# [TO-DO ITEM]
Copy the data below line for line, keeping every word and character as it appears.

--------------------------------------------------

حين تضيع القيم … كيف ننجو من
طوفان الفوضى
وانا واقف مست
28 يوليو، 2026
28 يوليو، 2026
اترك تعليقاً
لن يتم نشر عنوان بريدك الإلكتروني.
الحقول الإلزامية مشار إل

--------------------------------------------------

# [RESPONSE]
حين تضيع القيم … كيف ننجو من
طوفان الفوضى
وانا واقف مست
28 يوليو، 2026
28 يوليو، 2026
اترك تعليقاً
لن يتم نشر عنوان بريدك الإلكتروني.
الحقول الإلزامية مشار إل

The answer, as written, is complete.